Aileron runs as a local LLM gateway that speaks both OpenAI’s Chat Completions API (/v1/chat/completions) and Anthropic’s Messages API (/v1/messages). The agent points its API base URL at http://localhost:8721/v1 instead of api.openai.com or api.anthropic.com. Every request the agent makes — whichever shape it speaks — flows through Aileron on its way to the upstream model provider.

This position — between the agent and the LLM — is the seam where Aileron does its work.

Why this seam

Every modern agent already speaks one of these two protocols. Claude Code, Cursor, Continue, Aider, Copilot, and custom apps all send a request in OpenAI’s Chat Completions shape or Anthropic’s Messages shape. By sitting at the endpoint and supporting both, Aileron works with any agent that speaks either protocol — no SDK changes, no framework integration, no plugin to install in the agent host.

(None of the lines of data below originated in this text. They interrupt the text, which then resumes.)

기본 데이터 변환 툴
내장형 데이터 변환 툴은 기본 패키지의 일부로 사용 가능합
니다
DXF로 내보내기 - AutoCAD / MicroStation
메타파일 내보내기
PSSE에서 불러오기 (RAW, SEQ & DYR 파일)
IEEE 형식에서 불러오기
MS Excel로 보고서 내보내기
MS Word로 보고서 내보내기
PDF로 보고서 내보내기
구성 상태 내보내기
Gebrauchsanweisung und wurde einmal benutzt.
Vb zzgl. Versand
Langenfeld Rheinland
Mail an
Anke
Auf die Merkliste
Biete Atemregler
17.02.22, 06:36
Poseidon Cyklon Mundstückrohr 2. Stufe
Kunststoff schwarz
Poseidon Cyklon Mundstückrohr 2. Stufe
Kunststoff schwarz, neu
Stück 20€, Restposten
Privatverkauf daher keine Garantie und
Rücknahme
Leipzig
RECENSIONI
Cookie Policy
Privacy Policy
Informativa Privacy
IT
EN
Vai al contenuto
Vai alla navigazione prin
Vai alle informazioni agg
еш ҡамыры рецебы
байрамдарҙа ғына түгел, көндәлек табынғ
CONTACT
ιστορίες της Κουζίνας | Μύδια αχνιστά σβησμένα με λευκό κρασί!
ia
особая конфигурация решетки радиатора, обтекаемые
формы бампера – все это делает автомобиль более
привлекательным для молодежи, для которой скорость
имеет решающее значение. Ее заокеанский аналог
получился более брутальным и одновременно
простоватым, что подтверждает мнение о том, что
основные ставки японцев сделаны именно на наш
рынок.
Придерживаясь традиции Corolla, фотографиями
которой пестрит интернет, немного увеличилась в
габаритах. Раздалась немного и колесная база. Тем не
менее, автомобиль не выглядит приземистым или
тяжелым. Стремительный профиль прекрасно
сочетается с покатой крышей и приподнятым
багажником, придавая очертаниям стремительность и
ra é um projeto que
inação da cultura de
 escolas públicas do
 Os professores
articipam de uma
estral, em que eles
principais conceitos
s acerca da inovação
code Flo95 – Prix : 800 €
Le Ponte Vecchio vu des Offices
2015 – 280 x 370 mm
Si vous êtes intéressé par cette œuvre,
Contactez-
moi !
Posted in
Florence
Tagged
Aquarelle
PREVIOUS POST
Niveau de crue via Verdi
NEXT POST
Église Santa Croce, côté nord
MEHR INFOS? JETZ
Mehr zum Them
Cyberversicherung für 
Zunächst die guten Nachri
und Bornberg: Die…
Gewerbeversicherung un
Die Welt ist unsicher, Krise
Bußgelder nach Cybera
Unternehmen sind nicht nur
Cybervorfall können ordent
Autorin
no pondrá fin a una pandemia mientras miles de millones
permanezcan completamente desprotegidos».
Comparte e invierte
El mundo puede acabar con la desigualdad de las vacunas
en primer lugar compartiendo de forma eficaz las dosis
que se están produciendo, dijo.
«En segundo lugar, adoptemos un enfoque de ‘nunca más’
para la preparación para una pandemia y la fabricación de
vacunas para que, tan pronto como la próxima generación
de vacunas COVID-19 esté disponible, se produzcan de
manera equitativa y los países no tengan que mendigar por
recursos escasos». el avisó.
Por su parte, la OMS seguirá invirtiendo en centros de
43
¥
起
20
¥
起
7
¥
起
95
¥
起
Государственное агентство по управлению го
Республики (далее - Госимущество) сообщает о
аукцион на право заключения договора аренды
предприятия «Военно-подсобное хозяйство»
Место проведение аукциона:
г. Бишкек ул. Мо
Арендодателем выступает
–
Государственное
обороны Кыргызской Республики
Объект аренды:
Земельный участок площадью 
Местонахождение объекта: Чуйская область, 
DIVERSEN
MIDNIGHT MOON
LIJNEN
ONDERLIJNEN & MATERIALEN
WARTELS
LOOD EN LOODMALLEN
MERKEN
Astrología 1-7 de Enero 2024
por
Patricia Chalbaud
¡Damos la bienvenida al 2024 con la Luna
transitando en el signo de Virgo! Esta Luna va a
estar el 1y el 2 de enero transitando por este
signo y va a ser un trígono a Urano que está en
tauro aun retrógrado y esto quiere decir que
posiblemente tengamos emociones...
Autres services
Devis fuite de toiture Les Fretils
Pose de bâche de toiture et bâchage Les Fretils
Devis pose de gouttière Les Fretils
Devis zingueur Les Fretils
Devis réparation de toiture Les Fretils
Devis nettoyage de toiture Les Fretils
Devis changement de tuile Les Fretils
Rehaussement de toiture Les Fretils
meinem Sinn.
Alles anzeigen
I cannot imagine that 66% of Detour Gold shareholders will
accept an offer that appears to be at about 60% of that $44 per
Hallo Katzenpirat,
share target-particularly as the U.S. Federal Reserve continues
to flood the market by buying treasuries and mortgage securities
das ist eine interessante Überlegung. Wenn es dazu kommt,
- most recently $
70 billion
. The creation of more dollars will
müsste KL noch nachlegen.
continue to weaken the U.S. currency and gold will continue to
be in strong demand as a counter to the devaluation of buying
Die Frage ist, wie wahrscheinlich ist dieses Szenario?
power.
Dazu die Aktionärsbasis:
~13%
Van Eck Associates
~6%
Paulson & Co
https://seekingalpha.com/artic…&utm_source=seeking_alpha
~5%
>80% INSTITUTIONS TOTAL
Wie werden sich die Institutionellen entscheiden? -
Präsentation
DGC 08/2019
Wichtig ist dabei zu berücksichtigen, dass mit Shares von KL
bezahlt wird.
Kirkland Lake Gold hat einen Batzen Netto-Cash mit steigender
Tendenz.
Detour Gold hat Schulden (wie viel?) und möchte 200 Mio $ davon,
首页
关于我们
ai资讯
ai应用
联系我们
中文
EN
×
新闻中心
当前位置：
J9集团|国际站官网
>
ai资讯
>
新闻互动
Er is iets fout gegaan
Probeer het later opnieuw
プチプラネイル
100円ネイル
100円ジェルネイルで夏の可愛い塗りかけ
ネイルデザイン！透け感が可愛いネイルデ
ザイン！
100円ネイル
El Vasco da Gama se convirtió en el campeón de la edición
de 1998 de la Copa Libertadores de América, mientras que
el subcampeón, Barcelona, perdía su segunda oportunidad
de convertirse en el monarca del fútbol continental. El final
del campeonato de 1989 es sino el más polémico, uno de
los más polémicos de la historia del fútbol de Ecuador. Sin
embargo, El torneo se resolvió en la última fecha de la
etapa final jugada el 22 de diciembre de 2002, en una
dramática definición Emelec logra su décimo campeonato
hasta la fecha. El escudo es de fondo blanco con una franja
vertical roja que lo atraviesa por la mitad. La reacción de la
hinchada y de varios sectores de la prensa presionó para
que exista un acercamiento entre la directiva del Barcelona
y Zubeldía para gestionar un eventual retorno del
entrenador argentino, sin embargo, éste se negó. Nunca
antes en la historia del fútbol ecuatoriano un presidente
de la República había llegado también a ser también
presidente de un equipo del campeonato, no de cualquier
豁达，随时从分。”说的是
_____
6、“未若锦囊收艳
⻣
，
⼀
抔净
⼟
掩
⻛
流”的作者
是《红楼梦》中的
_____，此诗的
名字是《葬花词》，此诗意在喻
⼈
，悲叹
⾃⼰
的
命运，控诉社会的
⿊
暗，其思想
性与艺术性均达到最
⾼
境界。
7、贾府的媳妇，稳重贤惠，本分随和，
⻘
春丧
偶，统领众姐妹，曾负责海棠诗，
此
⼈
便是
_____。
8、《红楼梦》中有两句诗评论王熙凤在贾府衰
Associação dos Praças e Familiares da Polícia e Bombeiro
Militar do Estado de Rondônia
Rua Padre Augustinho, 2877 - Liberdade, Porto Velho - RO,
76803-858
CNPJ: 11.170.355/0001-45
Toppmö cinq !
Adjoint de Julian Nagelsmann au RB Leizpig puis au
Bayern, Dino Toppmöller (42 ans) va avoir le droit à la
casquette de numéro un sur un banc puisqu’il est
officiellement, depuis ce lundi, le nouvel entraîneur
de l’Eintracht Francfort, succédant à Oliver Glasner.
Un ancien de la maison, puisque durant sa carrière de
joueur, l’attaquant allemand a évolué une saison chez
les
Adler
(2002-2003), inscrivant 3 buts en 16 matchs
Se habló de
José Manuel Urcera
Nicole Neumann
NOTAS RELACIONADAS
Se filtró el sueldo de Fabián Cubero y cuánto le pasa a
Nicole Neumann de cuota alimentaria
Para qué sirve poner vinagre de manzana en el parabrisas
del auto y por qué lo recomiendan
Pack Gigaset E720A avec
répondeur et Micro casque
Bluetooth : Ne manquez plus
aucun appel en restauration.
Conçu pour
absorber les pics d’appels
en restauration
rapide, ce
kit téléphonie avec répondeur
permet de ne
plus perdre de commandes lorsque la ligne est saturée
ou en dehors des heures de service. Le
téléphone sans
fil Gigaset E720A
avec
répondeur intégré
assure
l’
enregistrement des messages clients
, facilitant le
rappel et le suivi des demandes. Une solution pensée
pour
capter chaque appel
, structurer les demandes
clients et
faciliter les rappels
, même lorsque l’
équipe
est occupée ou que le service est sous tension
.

The LLM endpoint is also the only seam where the load-bearing properties (sealed credentials, deterministic execution, audit, capability bounds) can be guaranteed at once. Anywhere else, at least one property has to be trusted to whoever’s running the call.

Two things at the seam

When a request arrives — whether it’s an OpenAI Chat Completions call or an Anthropic Messages call — Aileron does two things:

Proposing — tool augmentation. Aileron reads the user’s installed actions and appends them to the agent’s tool catalog (the tools[] array, in either protocol) before forwarding upstream. The LLM sees one merged catalog — the agent’s own tools, MCP-served tools, and Aileron-installed actions — and picks among them on their merits. The agent never knew Aileron added anything.

Executing — interception. When the LLM emits a tool call for an Aileron-installed action, Aileron intercepts before the response leaves the gateway. It runs the action through the connector sandbox, gets the result, and injects it back into the streaming response as a synthetic tool result. The agent’s host code sees a normal streaming response with a tool result it didn’t have to execute.

That’s the entire integration. Point your agent at Aileron’s URL, and the action catalog you’ve installed is now part of every request, regardless of which provider’s protocol the agent speaks.